I also use these jelly/wiggly black boot type socks bought from Amazon that you cool in the refrigerator freezer. I wear them for about eight minutes and take them off. You don’t want to freeze/cause nerve damage/frostbite. A cool fan directed at my feet really helps. But the pills that I got from this herb place are amazing. I go to a neurologist and always take pictures and my last visit was for him to say he didn’t need to see me anymore because my feet looked great due to the herbs. They went from red to healthy pink feet. I rarely wear closed toe shoes because the heat can cause them to get red again. Living in Florida is another problem With hot weather.

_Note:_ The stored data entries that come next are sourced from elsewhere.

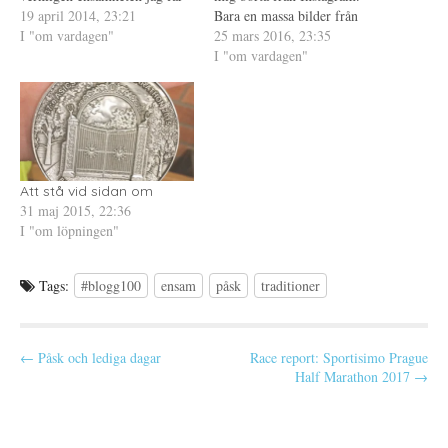
i
f
p
här hemma. Det kan låta
19 april 2014, 23:21
e
ö
n
Bara en massa bilder från
t
n
a
konstigt, men jag behöver
I "om vardagen"
glada påskfirare, eller ja,
25 mars 2016, 23:35
t
s
s
n
t
i
verkligen ensamheten för att
kanske inte påskfirare men
I "om vardagen"
y
e
e
orka just nu. Den kravlösa
t
r
t
människor som umgås med
t
)
t
ensamheten hemma i min…
sina nära. Och då blir det så
f
n
ö
y
där tydligt igen att jag inte…
n
t
s
t
t
f
e
ö
r
n
)
s
Att stå vid sidan om
t
e
31 maj 2015, 22:36
r
I "om löpningen"
)
Tags:
#blogg100
ensam
påsk
traditioner
P
← Påsk och lediga dagar
Race report: Sportisimo Prague
Half Marathon 2017 →
o
s
t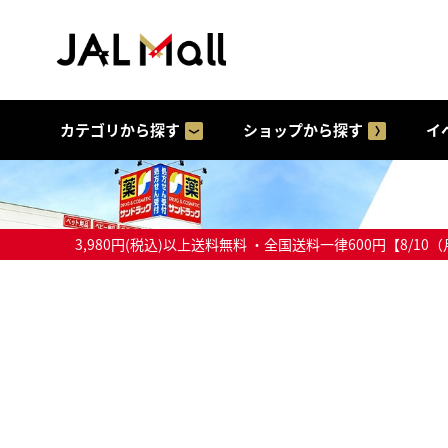
カテゴリから探す
ショップから探す
イ
3,980円(税込)以上送料無料 ・全国送料一律600円【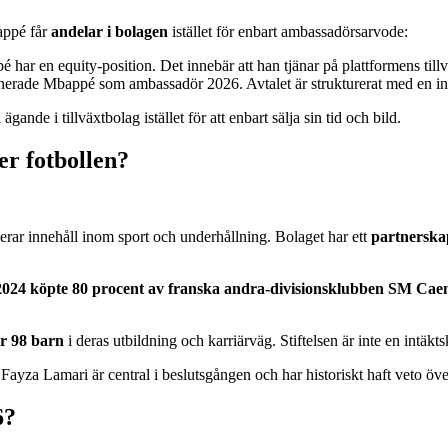
bappé får
andelar i bolagen
istället för enbart ambassadörsarvode:
har en equity-position. Det innebär att han tjänar på plattformens tillv
gnerade Mbappé som ambassadör 2026. Avtalet är strukturerat med en inv
ande i tillväxtbolag istället för att enbart sälja sin tid och bild.
er fotbollen?
r innehåll inom sport och underhållning. Bolaget har ett
partnersk
2024 köpte 80 procent av franska andra-divisionsklubben SM Cae
er 98 barn
i deras utbildning och karriärväg. Stiftelsen är inte en intäkt
 Fayza Lamari är central i beslutsgången och har historiskt haft veto ö
6?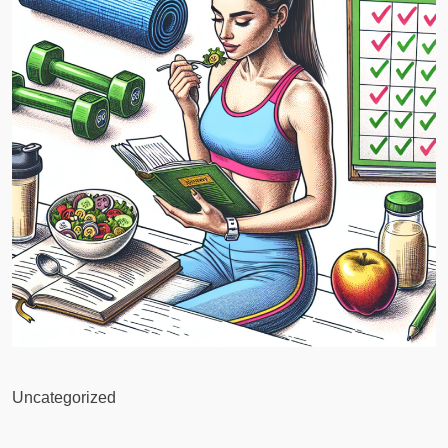
Uncategorized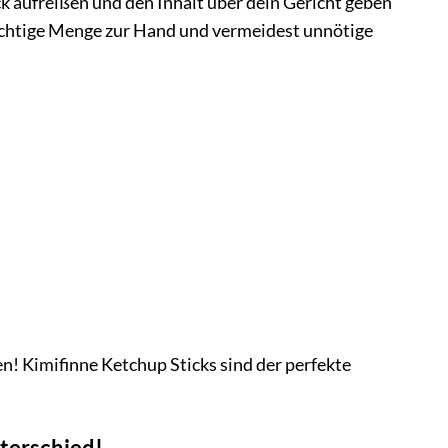
k aufreißen und den Inhalt über dein Gericht geben
ichtige Menge zur Hand und vermeidest unnötige
n! Kimifinne Ketchup Sticks sind der perfekte
nterschied!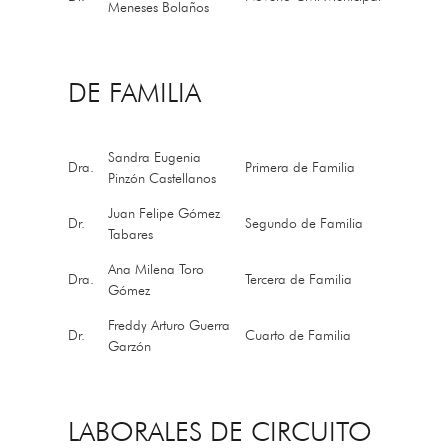
Meneses Bolaños
DE FAMILIA
Sandra Eugenia
Dra.
Primera de Familia
Pinzón Castellanos
Juan Felipe Gómez
Dr.
Segundo de Familia
Tabares
Ana Milena Toro
Dra.
Tercera de Familia
Gómez
Freddy Arturo Guerra
Dr.
Cuarto de Familia
Garzón
LABORALES DE CIRCUITO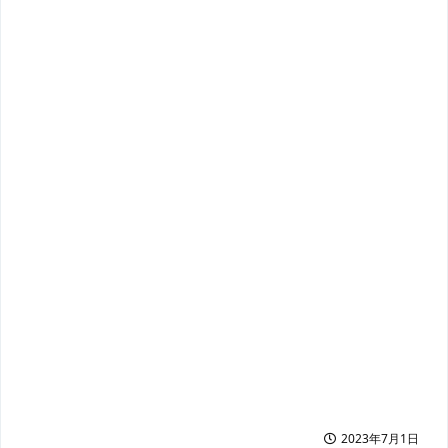
2023年7月1日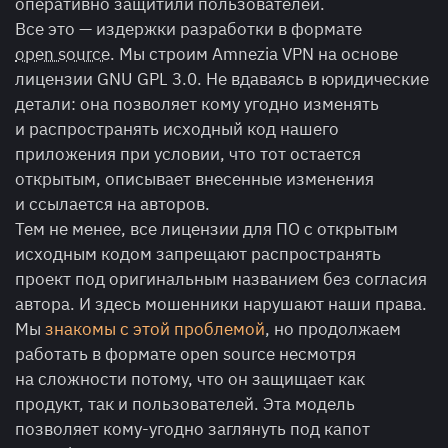
оперативно защитили пользователей.
Все это — издержки разработки в формате
open source
. Мы строим Amnezia VPN на основе
лицензии GNU GPL 3.0. Не вдаваясь в юридические
детали: она позволяет кому угодно изменять
и распространять исходный код нашего
приложения при условии, что тот остается
открытым, описывает внесенные изменения
и ссылается на авторов.
Тем не менее, все лицензии для ПО с открытым
исходным кодом запрещают распространять
проект под оригинальным названием без согласия
автора. И здесь мошенники нарушают наши права.
Мы
знакомы с этой проблемой
, но продолжаем
работать в формате open source несмотря
на сложности потому, что он защищает как
продукт, так и пользователей. Эта модель
позволяет кому-угодно заглянуть под капот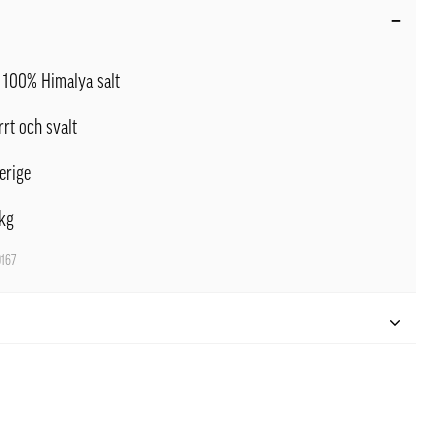
100% Himalya salt
rrt och svalt
erige
kg
167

Above is the internet address to the herb company Near Cocoa, Florida. They are so helpful. They love getting emails or you can call them. The price per bag was around $15 for 50 pills. I take two sometimes a day and if I feel a flareup coming on, I take another and the heat is gone. They help so much. I also take 4 Pycnoginal
pills which is Pinebark from French pine trees. They help to rejuvenate cells and I won’t stop taking those and have no side effects on any of these pills.
The picture shows the neuropathy blend as well as the Frankensence, ginger, turmeric blend I get from Mrsmangosndcompany.
Maybe this will help.
Pati
Has anyone develped necrosis secondary to their EM? The plantar side of my toes have purple / black spots that are speading. It looks like necrosis by photos that I found on the web!
Thanks for any information that you may provide.
John
Yes, My EM is continuous. I have had constant burning, never ceasing, for 5 years now. I can never wear footwear, cannot work, cannot sleep through the night, and cannot be out of the flow of a strong fan for more than a few minutes. I cannot rest my feet on carpeting, and cannot have my feet covered by even a sheet during the night. I have fans in every room, including facing me when I’m in the shower (sitting, of course), and portable ones in the car. There’s concurrent Raynauds as well.
Mexiletine, gabapentin and venlafaxine help keep some sort of equilibrium, keeping tissue damage to a minimum.
Brief paddling in water in the bath is essential several times per day, but mostly a few seconds is all that’s needed. The drying effect of the medications is quite significant. The dry skin also gets very thick, and I need to use sheets of 80-grit sandpaper every few days to keep it normal.
At night, I use both a moisturiser and aloe vera. The moisturiser keeps the cracking reduced, but it also retains heat if applied too thickly. Moisturiser where needed, and aloe vera over all the toes, to keep a cooling effect. Most nights, I have a few iterations of this procedure before getting to sleep - which include a rinse in the bath to wash off earlier layers.
Sugar and carbs - any carbs - make things worse. But it also seems that any food - as if, any nutrients in the bloodstream - are problematic. I notice that foods that are bad for gout, are bad for EM. (before diagnosis, I thought I was developing gout).